**Exercise directions**: Pick up the forum thread about Bruno, the shelter rescue, and continue it with further replies after the last post.

**Quoted passage**:
::::::::

# My Boy



## WallsendJan (Apr 26, 2011)

I registered on this site because my cat had kittens and it's a first for me, then realised I could show off my best boy to the world. This is Bruno, rescued from Newcastle upon Tyne Cat and Dog Shelter on 28th May 2004. He's a great big softie and he's coping really well with 4 little kittens. He actually paced the floor when Tink was in labour. We had to send him up to bed with my son so he'd settle down. He's the one who taught the cat to drink from the toilet. He's a gentle giant and if I ever had to get stuck on a desert island, he's the first one I'd take with me.


----------



## nikki2009 (Feb 5, 2011)

he looks lovley


----------



## portiaa (Dec 10, 2010)

What a lovely post, he's a beautiful boy!

::::::::

**Data block**:
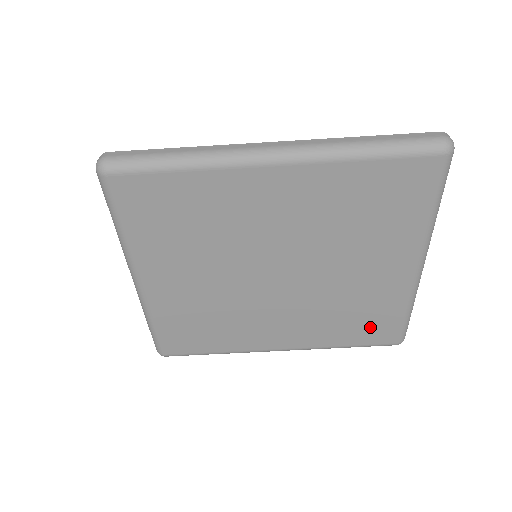
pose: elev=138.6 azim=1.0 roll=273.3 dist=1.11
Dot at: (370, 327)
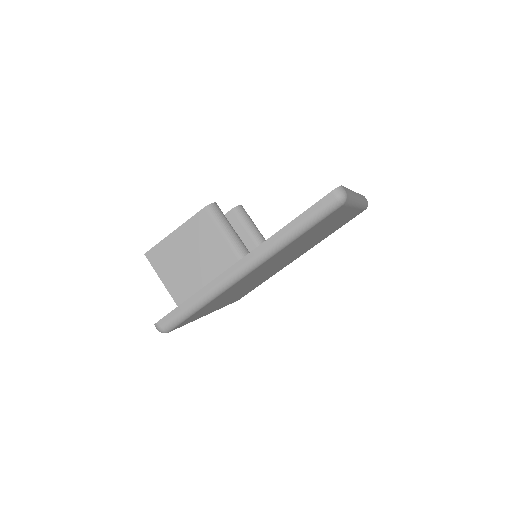
Dot at: occluded
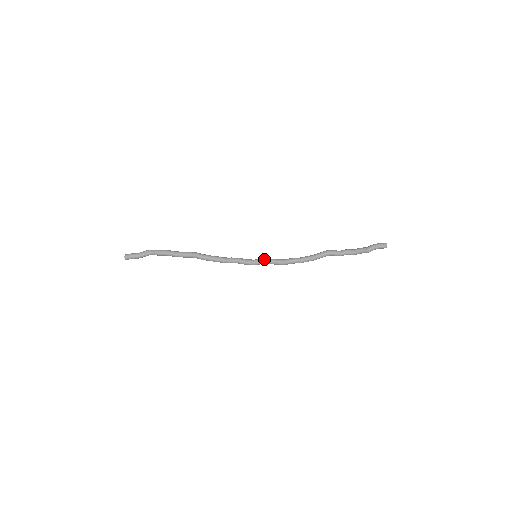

::::::::

**Reply**:
----------



## lozb (May 31, 2010)

Bruno is gorgeous, lovely post


----------



## beary_clairey (Jan 23, 2011)

What a beautiful boy!

I feel the same about my girls!


----------



## thedogsmother (Aug 28, 2008)

Hes flippin gorgeous, he looks to have a gsd face without the pointy ears.


----------



## Angie2011 (Feb 2, 2011)

WOW! he is stunning!


----------



## xpalaboyx (Jun 17, 2008)

SO serious and adorable face, he surely a great buddy and companion..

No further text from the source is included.